As the Arab Spring made evident, the same attitudinal shifts that have been witnessed elsewhere are now underway in the Arab Middle East. The youth of Tahrir Square, it quickly became clear, have different values and are far more empowered than their parents.

Yet, at least in Egypt, this new civic energy has yet to yield democracy. The Tahrir youth have taken to the streets now three times, and each time they have gotten an outcome far different than that which they sought. They demonstrated in January 2011 against the authoritarianism of Hosni Mubarak, only to get a Supreme Council of the Armed Forces-led interim government in his place.
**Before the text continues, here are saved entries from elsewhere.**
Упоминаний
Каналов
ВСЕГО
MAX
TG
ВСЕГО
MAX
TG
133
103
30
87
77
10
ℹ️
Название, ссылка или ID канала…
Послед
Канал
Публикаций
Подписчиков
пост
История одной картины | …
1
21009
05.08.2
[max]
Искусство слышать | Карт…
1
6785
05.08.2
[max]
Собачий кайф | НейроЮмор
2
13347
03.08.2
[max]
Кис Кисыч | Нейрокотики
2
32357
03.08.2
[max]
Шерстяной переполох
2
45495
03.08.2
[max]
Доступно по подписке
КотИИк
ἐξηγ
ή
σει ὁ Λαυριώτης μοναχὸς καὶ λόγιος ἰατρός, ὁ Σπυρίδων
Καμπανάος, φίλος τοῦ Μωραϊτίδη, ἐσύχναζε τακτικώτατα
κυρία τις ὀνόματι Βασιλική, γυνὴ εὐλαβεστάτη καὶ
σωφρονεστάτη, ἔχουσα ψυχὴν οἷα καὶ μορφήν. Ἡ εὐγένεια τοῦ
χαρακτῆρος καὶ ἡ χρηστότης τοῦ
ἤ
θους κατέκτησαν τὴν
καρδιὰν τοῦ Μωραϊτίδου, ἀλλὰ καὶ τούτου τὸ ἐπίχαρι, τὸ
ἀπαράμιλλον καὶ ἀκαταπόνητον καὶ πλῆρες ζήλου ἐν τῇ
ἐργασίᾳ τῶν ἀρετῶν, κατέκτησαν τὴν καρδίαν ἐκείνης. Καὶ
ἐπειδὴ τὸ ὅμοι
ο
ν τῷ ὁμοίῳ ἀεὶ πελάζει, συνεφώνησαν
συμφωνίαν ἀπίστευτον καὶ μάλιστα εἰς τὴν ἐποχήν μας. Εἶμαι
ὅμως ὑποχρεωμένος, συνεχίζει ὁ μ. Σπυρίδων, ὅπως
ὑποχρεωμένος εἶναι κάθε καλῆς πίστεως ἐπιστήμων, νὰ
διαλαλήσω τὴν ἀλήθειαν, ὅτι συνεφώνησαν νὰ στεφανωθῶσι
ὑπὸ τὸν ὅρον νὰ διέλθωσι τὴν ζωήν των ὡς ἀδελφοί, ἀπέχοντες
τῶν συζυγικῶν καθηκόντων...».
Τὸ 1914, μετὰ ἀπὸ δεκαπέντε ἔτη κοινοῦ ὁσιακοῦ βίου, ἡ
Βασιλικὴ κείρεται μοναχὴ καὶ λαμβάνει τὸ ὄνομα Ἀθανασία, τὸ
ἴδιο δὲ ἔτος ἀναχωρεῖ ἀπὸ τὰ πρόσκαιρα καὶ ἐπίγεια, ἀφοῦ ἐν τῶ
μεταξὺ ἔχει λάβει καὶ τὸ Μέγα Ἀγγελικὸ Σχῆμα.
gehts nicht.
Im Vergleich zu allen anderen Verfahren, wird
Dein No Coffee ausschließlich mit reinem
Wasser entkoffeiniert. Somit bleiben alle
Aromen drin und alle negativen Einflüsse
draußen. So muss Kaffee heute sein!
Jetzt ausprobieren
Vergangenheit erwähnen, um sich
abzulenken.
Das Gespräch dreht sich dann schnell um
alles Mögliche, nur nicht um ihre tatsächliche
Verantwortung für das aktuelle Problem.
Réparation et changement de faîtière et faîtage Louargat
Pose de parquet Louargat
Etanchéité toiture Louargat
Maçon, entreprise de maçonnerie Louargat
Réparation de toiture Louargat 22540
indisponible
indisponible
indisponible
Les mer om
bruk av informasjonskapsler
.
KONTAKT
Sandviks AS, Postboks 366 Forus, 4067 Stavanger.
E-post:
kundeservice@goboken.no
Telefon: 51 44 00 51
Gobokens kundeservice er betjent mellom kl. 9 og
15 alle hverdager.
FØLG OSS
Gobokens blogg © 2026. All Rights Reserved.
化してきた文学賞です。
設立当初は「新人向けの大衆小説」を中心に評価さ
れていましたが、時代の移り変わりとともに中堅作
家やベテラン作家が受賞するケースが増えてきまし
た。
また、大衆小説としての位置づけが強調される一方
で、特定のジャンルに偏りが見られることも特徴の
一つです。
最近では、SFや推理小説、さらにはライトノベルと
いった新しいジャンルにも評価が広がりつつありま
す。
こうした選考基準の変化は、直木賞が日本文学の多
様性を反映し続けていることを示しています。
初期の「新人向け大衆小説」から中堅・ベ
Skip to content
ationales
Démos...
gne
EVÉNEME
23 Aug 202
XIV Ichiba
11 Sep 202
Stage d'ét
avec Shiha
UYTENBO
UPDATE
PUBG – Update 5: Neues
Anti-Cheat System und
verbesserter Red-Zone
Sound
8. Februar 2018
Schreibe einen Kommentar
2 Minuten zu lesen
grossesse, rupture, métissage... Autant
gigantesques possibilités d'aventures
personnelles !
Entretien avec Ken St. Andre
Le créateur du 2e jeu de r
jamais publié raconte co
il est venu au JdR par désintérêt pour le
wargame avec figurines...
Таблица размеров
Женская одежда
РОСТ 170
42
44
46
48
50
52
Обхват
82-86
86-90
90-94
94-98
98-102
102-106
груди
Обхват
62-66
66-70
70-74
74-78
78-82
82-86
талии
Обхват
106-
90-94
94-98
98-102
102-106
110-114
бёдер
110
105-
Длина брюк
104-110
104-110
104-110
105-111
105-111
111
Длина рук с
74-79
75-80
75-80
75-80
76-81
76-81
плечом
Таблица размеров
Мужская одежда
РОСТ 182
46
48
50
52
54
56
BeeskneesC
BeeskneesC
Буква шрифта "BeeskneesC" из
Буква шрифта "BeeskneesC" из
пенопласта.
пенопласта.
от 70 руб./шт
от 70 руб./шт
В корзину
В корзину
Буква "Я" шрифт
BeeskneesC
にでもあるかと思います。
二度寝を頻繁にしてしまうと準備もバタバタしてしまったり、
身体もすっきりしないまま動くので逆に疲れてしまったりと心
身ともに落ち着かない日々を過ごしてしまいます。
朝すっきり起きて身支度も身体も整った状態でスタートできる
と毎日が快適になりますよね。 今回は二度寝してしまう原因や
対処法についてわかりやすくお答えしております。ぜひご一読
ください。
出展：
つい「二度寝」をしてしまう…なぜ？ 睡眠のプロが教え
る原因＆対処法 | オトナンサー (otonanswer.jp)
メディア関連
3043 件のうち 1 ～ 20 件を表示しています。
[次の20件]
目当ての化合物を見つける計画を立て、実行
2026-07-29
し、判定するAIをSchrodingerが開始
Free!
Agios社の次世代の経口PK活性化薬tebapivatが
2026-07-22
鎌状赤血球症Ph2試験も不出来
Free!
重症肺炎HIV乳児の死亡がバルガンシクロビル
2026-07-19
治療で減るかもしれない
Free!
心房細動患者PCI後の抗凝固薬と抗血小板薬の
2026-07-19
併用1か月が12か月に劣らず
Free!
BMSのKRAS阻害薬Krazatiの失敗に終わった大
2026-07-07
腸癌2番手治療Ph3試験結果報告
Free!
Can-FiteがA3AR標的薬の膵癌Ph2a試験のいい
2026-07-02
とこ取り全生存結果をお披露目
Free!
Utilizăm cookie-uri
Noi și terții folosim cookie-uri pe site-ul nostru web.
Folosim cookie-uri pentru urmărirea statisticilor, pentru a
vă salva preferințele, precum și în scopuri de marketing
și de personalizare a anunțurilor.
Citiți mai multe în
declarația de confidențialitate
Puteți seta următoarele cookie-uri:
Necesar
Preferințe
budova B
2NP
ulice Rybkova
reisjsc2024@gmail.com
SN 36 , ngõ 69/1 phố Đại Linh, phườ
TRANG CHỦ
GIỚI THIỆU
Soon they were back on the streets protesting the excesses of the SCAF, only to have the Muslim Brotherhood-backed candidate Mohamed Morsi elected as president in June 2012. Morsi’s incompetent leadership and his tendency to exceed his constitutional authority led to even more massive protests in June 2013, which once more brought not democracy but a military coup.

None of this should seem surprising. Power that has long been centralized is very difficult to decentralize. Yet the very essence of democratization is about shifting the locus of power from the ruler closer toward the ruled, where sovereignty in a democracy is supposed ultimately to lie.

But, true to human nature, political leaders rarely cede power willingly. Separating, limiting, and delegating authority in ways conducive to democracy will require a lengthy political struggle between rulers and ruled over their respective prerogatives.

During the third wave, the countries that were most successful in making the transition toward liberal democracy tended to be those where an effective political constituency for democracy emerged—where citizens came together to push their elected leaders to abide by the new democratic rules of the game.

You can see the beginnings of such a constituency for democracy emerging in several countries of the Arab Spring, most notably Tunisia and Egypt. It will take time to grow, mature, and begin to have an impact upon politics. But, under the right conditions, it’s not far-fetched to imagine democracy eventually developing in many—though not necessarily all—of the countries of the Arab world.

For the United States and other countries wishing to support democratic change in the region, the challenges are threefold:

  1. To help tamp down the political violence and societal polarization that have roiled the region so that democratic politics has a chance to take root.
  2. To help speed the kind of value changes that have brought into being the Tahrir generation, through creative use of social and traditional media and professional and educational exchanges.
  3. To help democratic activists in the region better organize and expand upon their Tahrir base, so that they begin to be effective players in the region’s politics.

Only then will the spirit of Tahrir prevail.